1. 2. I have a definite speech pattern.
I am in desperate need of sleep.
Saturday, January 3, 2009
Odds and Ends
I check the Provo Craigslist Missed Connections every week or so on the off chance someone has written something about me.
My favorite albums of 2008 were For Emma, Forever Ago (Bon Iver); Lust, Lust, Lust (The Raveonettes); Starfucker (Starfucker); Some Are Lakes (Land of Talk); Oracular Spectacular (MGMT); and Devotion (Beach House).
I'm not living up to my potential.
I secretly enjoyed Happy Sumo more than I should have. It's not even real sushi. It's (delicious) overpriced Americanized fish, seaweed and rice.
I found this website fascinating and very helpful in my new quest to overcome depression and anxiety.
I love Toby even though he's a jerkface.
That is all.
Monday, December 29, 2008
After Christmas
Well, Merry Christmas/Hanukkah/Kwanzaa/Festivus everyone. It's late, I know, but I've been busy/tired.

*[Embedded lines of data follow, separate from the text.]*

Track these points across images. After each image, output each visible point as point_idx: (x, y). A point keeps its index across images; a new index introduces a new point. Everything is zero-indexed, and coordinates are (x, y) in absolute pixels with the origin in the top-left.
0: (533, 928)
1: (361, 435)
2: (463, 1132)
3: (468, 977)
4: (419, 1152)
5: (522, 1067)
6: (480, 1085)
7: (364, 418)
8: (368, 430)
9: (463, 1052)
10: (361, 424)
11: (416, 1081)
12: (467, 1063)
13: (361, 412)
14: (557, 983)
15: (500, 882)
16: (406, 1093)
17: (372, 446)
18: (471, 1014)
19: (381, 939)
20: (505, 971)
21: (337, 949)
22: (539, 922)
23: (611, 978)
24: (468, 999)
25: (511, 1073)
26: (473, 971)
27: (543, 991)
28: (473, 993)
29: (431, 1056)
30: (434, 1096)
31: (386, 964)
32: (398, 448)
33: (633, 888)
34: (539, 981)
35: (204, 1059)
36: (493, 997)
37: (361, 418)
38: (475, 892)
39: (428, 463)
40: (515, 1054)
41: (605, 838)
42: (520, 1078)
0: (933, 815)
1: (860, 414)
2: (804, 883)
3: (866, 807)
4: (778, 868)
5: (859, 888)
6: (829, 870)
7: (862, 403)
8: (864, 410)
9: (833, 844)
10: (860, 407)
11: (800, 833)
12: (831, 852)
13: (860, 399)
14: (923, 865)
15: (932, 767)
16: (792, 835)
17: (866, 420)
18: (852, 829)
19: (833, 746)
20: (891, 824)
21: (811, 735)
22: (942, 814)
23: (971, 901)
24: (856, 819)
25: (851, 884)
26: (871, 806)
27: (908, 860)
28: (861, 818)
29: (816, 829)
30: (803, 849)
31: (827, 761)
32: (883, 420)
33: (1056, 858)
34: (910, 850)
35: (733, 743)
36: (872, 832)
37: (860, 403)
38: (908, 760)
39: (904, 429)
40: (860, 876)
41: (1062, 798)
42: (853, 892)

How the kings and queens celebrated a full 12 days of Christmas, I will never know. We celebrated for roughly 5 days. By the 4th, fatigue had set in. Each of us took a 4-6 hour nap Saturday and fell asleep relatively early... wait... no... 3am doesn't count as early does it? Well... we slept anyway. And today just the idea of working makes my eyes close on their own.

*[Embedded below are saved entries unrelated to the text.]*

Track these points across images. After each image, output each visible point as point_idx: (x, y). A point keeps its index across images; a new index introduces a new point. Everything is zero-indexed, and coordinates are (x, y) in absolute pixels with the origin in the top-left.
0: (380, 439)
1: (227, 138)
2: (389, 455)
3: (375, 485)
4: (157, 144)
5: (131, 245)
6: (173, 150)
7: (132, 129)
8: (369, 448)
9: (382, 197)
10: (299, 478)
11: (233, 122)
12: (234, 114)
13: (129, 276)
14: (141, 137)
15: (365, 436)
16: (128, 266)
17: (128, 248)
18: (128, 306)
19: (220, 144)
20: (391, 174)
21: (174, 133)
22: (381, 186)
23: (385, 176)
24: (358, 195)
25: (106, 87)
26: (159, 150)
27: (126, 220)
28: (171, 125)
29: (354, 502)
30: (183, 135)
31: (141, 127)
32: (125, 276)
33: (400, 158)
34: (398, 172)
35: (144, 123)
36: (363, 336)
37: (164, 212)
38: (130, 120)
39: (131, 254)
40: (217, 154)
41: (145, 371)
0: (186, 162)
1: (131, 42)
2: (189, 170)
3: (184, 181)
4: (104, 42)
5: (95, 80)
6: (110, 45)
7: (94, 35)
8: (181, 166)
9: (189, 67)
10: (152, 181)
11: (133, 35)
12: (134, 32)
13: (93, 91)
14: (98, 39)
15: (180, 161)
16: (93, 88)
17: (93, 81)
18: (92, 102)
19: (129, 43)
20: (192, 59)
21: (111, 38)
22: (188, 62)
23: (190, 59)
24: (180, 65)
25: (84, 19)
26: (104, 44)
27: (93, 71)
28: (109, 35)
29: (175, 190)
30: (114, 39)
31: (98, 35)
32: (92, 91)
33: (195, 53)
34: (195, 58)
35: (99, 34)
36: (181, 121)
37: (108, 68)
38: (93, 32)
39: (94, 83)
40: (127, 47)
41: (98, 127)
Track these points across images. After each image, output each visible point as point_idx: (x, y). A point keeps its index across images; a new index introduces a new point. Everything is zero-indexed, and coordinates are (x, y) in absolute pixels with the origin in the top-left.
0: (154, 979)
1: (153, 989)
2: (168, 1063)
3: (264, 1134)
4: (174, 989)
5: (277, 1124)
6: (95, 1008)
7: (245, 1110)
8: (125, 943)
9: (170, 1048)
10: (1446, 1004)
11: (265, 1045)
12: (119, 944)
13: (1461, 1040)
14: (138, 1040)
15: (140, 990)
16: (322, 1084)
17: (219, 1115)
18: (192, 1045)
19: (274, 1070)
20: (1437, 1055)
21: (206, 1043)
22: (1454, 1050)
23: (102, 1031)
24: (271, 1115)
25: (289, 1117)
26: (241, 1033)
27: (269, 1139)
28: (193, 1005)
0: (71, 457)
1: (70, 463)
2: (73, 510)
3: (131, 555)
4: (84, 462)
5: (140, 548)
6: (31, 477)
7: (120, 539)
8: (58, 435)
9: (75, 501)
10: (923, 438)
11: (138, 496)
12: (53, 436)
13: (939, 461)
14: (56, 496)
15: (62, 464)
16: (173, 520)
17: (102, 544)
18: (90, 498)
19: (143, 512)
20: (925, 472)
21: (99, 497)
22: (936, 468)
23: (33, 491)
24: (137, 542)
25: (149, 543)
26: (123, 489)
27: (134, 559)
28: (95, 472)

But I have to say, tiring or no, this Christmas season was better than I expected. I'd never spent a Christmas away from my family before - and admittedly I was a little teary eyed and homesick Christmas morning - but all in all I feel like Christmas was full of cheer and joy and livers now a little worse for wear. This nerdy group I call my friends has grown on me quite a bit over the course of the past three months. I love them like family. Playing Wii with the Moores was like being around my own siblings, with the added bonus of cussing. And Ray and Nicole took care of those of us who are vegetarians. The veggie sausage was delicious. Ray's stories were very good. I'll treasure that piece of paper for a long time yet. Cade STILL needs to come play Clue with us so we can open that Scotch, but I'm just glad he came and liked his ship in a bottle kit. This holiday was truly a success. I seriously wish Olivia could have been there, but at least she'll be home soon!

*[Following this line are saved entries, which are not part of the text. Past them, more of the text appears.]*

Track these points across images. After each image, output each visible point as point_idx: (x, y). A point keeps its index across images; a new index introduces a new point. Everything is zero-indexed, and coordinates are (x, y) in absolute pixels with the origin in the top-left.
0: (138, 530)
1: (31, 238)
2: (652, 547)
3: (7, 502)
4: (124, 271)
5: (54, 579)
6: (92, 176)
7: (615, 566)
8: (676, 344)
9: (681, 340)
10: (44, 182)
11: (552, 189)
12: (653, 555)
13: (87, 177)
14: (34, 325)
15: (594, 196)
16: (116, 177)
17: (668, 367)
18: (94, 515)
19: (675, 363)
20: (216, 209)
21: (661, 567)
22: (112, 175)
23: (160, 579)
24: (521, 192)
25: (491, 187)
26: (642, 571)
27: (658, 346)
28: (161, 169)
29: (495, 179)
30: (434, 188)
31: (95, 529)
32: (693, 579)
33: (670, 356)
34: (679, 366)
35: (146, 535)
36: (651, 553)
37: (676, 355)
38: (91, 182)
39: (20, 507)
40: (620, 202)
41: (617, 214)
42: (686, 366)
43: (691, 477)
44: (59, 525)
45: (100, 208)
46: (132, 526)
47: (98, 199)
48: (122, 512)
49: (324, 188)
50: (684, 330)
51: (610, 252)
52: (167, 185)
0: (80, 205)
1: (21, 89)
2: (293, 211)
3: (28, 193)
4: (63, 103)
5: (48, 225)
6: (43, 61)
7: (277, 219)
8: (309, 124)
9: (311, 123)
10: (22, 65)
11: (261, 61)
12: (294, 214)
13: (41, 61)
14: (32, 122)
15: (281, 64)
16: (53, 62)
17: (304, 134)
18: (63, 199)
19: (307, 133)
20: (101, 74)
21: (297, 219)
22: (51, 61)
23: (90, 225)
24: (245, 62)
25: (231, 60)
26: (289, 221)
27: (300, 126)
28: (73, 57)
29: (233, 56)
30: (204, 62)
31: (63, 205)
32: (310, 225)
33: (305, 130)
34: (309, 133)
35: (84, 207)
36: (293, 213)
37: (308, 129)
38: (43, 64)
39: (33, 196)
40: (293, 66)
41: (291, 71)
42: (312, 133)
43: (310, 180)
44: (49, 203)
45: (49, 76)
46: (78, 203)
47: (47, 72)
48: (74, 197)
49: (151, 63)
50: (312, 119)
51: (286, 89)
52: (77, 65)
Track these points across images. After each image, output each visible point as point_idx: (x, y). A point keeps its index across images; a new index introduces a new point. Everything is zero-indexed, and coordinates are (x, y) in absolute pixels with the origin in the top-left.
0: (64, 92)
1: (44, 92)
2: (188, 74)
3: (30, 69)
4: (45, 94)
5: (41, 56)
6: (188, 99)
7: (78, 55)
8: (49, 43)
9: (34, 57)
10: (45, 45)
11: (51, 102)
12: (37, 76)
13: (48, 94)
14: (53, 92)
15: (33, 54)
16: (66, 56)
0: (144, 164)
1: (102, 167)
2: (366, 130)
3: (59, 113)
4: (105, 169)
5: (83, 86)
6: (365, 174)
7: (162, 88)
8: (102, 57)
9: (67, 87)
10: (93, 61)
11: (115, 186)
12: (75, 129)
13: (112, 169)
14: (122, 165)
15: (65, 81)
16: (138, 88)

My Christmas gifts this year were spot on. My favorite gift from John-Ross was definitely the Michael Jackson music videos. Klaus Kinsky the gold fish is pretty awesome too though, I must say. My dad's family sent me TimTams and some other junk food (they know me too well). I'm still waiting for our fussy mailman to bring the package my mom sent.
I'm excited for New Years' Eve. We're going to two dance parties I think. Mainly I'm excited for 2008 to be over already. It's been a seriously tumultuous year. Far from what I expected. Hopefully 2009 will be better. Or a little calmer at least.